Nigeria and South Africa have been experiencing currency fluctuations for a while now and the World Bank has given notice that the latter may be headed for a recession. The World Bank’s programme leader for South Africa, Catriona Purfield, has said the country is not in a recession but could be heading there due to the fact that the drought has pushed an estimated 50,000 people below the national poverty line of 501 Rand ($31.90) a month. The Rand lost around 25 percent of its value versus the dollar last year and hit its lowest level last month
In 2012, Moneyweb tagged the economic challenges in South Africa on a deteriorating standard of education education and the sustained high level of unemployment. According to the report, this situation leads to other challenges such as a high prevalence of crime and a higher burden on tax-paying individuals in order to fund welfare spending. Years later, the narrative is not so different than it was back then.
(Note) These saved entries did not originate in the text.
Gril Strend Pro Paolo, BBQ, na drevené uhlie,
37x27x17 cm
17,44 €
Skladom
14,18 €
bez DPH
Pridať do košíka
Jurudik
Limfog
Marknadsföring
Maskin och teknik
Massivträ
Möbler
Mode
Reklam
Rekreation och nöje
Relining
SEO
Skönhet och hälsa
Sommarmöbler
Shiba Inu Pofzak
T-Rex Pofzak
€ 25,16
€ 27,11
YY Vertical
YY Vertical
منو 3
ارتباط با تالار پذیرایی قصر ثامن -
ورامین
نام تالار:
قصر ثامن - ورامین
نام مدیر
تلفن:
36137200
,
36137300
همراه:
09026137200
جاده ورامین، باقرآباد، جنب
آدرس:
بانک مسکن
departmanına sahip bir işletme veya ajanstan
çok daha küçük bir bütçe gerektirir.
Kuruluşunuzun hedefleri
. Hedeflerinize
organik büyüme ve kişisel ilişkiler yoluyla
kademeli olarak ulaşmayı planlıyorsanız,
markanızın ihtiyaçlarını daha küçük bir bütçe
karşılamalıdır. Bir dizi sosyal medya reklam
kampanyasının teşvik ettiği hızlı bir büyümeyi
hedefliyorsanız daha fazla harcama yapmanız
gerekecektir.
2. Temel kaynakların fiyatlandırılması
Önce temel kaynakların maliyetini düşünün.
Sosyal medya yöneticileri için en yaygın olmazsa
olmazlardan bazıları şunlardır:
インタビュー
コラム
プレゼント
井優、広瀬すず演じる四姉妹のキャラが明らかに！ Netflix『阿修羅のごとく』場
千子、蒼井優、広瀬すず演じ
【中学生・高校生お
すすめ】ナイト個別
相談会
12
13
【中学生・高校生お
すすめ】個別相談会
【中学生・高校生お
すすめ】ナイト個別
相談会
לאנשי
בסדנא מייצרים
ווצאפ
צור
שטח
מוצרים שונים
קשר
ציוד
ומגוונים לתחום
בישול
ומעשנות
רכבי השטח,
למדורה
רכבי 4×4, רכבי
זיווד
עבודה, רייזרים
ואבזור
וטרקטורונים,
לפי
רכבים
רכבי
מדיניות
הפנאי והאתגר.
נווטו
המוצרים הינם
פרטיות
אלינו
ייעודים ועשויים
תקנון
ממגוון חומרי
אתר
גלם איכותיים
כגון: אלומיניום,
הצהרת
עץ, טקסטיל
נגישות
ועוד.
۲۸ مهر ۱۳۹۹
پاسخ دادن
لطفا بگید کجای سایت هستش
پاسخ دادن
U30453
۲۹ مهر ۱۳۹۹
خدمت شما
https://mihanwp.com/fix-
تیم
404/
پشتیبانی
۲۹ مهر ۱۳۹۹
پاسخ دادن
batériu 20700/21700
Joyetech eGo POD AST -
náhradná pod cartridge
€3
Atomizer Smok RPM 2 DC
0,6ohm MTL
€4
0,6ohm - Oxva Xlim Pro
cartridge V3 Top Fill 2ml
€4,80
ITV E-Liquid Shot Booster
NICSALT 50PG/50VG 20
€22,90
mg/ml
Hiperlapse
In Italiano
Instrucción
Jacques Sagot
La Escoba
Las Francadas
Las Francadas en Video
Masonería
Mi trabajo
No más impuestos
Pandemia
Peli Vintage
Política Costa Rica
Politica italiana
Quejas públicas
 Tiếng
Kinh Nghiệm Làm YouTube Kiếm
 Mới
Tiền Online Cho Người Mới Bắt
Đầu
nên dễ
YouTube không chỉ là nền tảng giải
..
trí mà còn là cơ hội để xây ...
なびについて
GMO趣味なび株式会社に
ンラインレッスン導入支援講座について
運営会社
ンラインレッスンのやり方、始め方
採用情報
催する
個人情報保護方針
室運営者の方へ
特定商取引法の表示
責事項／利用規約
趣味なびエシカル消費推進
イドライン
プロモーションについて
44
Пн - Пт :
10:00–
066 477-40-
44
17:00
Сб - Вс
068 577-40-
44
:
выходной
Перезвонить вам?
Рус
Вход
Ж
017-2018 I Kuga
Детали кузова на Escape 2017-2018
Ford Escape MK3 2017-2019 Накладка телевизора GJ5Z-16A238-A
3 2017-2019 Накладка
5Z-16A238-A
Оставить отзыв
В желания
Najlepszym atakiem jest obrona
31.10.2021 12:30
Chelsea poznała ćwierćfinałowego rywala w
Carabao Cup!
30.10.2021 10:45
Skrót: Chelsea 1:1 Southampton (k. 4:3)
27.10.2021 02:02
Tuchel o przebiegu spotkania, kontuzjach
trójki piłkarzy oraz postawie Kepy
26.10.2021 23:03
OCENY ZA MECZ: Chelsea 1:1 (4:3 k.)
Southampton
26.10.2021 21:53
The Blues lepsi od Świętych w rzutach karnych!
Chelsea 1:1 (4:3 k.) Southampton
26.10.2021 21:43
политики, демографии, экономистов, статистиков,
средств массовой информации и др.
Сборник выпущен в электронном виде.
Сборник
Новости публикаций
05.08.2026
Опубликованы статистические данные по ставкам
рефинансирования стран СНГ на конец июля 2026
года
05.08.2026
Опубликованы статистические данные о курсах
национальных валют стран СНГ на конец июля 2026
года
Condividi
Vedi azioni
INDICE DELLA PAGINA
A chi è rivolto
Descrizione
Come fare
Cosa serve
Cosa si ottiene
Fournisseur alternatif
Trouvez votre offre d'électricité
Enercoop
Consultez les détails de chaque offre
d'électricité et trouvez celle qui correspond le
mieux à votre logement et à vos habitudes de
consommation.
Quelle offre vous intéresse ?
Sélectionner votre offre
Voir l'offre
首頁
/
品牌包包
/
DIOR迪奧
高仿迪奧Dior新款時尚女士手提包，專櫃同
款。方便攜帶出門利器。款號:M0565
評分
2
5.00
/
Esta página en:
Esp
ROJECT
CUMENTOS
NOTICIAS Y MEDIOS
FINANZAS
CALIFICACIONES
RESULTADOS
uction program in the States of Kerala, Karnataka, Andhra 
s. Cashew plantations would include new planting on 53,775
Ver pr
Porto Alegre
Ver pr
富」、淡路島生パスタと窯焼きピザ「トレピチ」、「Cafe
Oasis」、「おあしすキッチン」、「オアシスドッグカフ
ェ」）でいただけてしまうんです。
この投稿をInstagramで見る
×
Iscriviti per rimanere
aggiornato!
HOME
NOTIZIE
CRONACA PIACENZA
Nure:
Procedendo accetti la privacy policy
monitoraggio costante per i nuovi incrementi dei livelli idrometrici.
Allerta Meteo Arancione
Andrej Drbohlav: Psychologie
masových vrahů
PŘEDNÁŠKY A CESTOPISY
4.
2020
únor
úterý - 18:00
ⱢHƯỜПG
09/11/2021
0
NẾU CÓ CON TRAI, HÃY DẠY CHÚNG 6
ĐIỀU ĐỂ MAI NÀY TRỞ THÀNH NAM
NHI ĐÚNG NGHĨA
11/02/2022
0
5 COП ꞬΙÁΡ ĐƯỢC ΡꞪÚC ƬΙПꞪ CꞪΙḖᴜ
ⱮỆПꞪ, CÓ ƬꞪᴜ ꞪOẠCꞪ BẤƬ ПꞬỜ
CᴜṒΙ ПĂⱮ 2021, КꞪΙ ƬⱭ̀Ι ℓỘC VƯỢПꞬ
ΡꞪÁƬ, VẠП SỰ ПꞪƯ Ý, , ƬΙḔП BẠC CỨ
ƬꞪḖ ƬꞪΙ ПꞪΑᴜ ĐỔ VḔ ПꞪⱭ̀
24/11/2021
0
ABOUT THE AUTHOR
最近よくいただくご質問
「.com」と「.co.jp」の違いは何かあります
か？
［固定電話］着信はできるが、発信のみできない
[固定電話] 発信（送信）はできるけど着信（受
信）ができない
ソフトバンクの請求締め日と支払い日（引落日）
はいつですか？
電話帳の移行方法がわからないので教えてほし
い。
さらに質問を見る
Last month, President Zuma admitted that the country’s economy is relatively unstable. “Our reality right now is that global growth still remains muted. Financial markets have become volatile. Currencies of emerging markets have become weak and they fluctuate widely. The prices of gold, platinum, coal and other minerals that we sell to the rest of the world have dropped significantly and continue to be low,” Zuma said, however, he believes the country’s positive attributes far outweigh its economic challenges.
According to Aljazeera, economists noted that the country will experience far worse economic conditions as they warn that things will get harder, especially for the poor in the country. The World Bank has, however, advised South Africa to balance its economy by adopting fundamental structural reforms in the economy to kick-start growth. “Another reform is developing trade within Africa, it is very important for employment,” she said.
However, it seems that President Zuma is ready to tackle the economic challenges his country is currently facing. In his last State of the Nation address, he gave a nine-point plan which his administration intends to use to stabilize South Africa’s economy.